На вершине древнего холма стояла виселица. Ущербный серп луны косо окрашивал её, чёрную, в ядовито зеленый. На виселице обретались трое: человек, кошка и обезьяна. Руки обезьяны были связаны за спиной, а кошка повешена за хвост. Все трое едва покачивались в такт поскрипыванью балок, и вовсе не очевидно было: кто из них человечней.
Улитка Времён ползла по дереву вверх, вспять, от следствий к причинам, от ветвей к корневищу. Темень сокрывала детали, коринки расселин таили сути... Улитка ползла - постигая, впитывая, преображаясь. Вот, она уже и не улитка вовсе, а испещренная мудростью черепаха; вот - ящерка в узоре мерцающих пектограмм; вот - едва оперившийся вороненок. И не было у меня ни сомнения в том, что когда доберется она до вершины корневищ - станет бабочкой. И упорхнет в не-здесь.
И увидел я бушующий Океан. Неистовство спорило в нём с теменью, валы кромешной зелени перекатывались бурунами с невидимыми в ночи пенными шапками. Очередная молния расцветила огнём сверкающий свод, и я узрел несущийся прямо на меня бриг. Двухмачтовый, с рваными в клочья парусами, спутавшимися снастями, но гордо воздетым форштевнем. И увидел я его, прикованного к мачте, словно был он кормчий, отказавшийся покинуть... Приблизясь, понял я, что оишбался: он не был привязан к мачте, как показалось мне сперва. Он был на ней.распят. Костлявые руки намертво прикованы цепями к поперечной рее, а туловище крепилось на самом фоке. Одежда его давно истлела, плоть истончилась, но белеющие в ночи кости полнились всё тем же упорством и неистощимостью как бушующий океан. И не было в облике его ни боли, ни страдания, ни отчаянья, ни поканья, а одно лишь отдохновение и покой. Но покой неистовый и упрямый. Как Океан. И понял я, что сколько б веков не нёсся бы бриг по несущим его морям - путь его неиссякновен будет. И доколь будет путь - дотоль будет и он, распятый и неистовый.

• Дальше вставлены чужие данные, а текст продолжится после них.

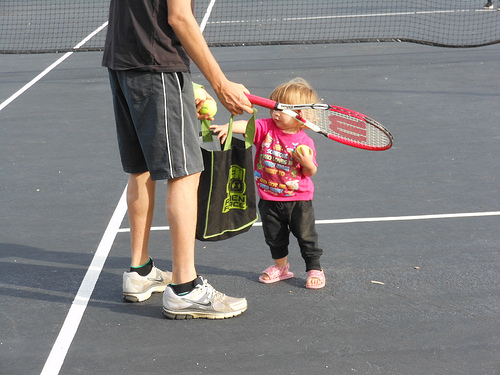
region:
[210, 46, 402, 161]
A man holding a bat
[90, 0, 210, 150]
A man wearing black color shirt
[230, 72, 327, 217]
A kid wearing pink color shirt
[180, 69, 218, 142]
A man holding two balls on his other hand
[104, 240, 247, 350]
White color shoes on the mans feet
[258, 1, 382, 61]
Tennies net infront of the man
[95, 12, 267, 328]
Man holding a bag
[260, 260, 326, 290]
Pink color chappel on the kids leg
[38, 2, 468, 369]
A man and a kid standing in a tennis court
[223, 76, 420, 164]
Red and white color bat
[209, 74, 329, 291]
A child holding a tennis ball.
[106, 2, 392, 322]
A person holding a tennis racket.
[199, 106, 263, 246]
A bag being held by a man.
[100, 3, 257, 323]
A man wearing sneakers on feet.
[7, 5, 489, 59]
A net surrounding a tennis field?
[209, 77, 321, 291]
A child with blonde hair.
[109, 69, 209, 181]
Black shorts on a man.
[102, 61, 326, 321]
A man and child standing in a tennis court field.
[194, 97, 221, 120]
A tennis ball on the man's left hand?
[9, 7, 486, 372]
A tennis court with white lines on ground.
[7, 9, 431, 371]
picture taken outside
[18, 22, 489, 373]
picture taken during the day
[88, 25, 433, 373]
a girl with her dad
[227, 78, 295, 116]
the man is holding a tennis racket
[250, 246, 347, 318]
the man wears shoes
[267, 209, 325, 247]
the baby wears black pants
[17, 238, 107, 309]
the shadow of the man and baby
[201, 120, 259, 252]
the man holds a bag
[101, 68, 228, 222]
the man wears shorts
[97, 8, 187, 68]
the man wears a black shirt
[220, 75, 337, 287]
little girl wearing pink shirt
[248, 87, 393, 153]
pink, white, and black tennis racket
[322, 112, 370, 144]
pink W on white racket strings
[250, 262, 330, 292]
pink shoes of little girl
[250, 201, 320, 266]
black pants of young girl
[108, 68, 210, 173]
black shorts with white piping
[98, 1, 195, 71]
black shirt of the man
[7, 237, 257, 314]
shadows of child and man on tennis court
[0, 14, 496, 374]
white lines on the tennis court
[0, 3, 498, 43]
black tennis net on the court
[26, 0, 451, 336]
photograph taken at a tennis court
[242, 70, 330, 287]
small child reaching into bag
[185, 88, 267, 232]
black fabric bag with green handles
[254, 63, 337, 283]
small child with blond hair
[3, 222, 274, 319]
shadow of people on tennis court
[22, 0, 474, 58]
black tennis netting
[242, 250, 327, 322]
girl wearing pink shoes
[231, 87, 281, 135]
red handle of tennis racket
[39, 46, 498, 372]
white lines on tennis court to create boundaries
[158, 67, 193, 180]
white stripes on mans shorts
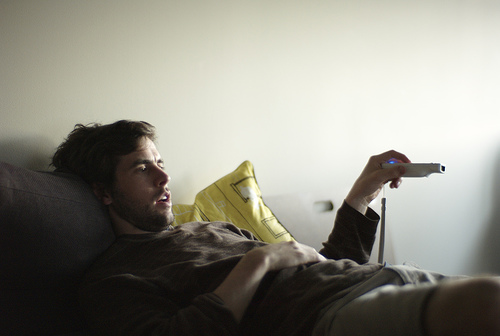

На меня неотрывно смотрел хрустальный череп. В натуральную величину, массивный, идеальной огранки и совершенных пропорций и форм, он, несомненно, являлся точным отображением оригинала - мужчины гигантского роста, атлетического телосложения и неимоверной физической силы, словно экранируемой им наружу и по сей час. Но главное было не в ней, а в гипнотической, подчиняющей себе мощи, от черепа исходящей. То был череп Властелина, Повелителя, почти Бога. Одно было ясно наверняка - кто бы он ни был - он взывал. А я... кем был я по сравнению с... Этим, чтобы прекословить? И я провалился во глубь хрустальности.
Изумрудные молнии пробежали где-то в пропастях бездонных глазниц. Что это? Сигнал? Закодированное послание? Отражение эмоций и мыслей? Следствия сложнейших внутренних процессов бытия вещи-в-себе? Предо мной разверзалась Вечность. Я ощутил себя крошечной, ничтожной частичкой космического вещества, коей было предано первичное ускорение, а затем позабытой. Я летел в нескончаемое Безбрежье сущего. Хрустальные сферы, корридоры и туннели сложнейших конфигураций проносились мимо меня в мгновенье ока; вспышки, пульсации и россыпи цветозвуков слагались в неописуемые рисунки и трели для того лишь, чтобы спустя миг смениться иными или кромешной тьмою Безмолвия.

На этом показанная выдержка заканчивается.